• _What the task asks_:
Word for word, restate every record, though not the pictures.

[Collected data]
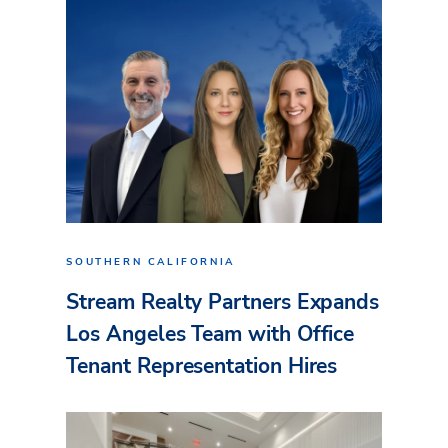
SOUTHERN CALIFORNIA
Stream Realty Partners Expands
Los Angeles Team with Office
Tenant Representation Hires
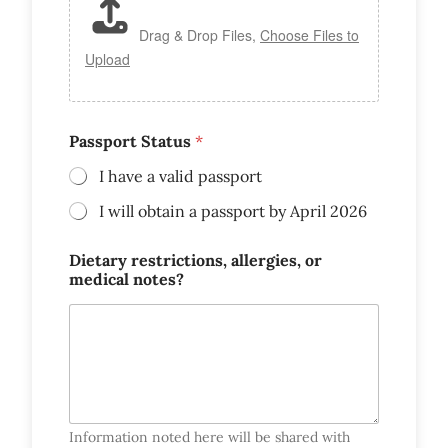
Drag & Drop Files,
Choose Files to
Upload
Passport Status
*
I have a valid passport
I will obtain a passport by April 2026
Dietary restrictions, allergies, or
medical notes?
Information noted here will be shared with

• _Solution to this exercise_:
SOUTHERN CALIFORNIA
Stream Realty Partners Expands
Los Angeles Team with Office
Tenant Representation Hires
Drag & Drop Files,
Choose Files to
Upload
Passport Status
*
I have a valid passport
I will obtain a passport by April 2026
Dietary restrictions, allergies, or
medical notes?
Information noted here will be shared with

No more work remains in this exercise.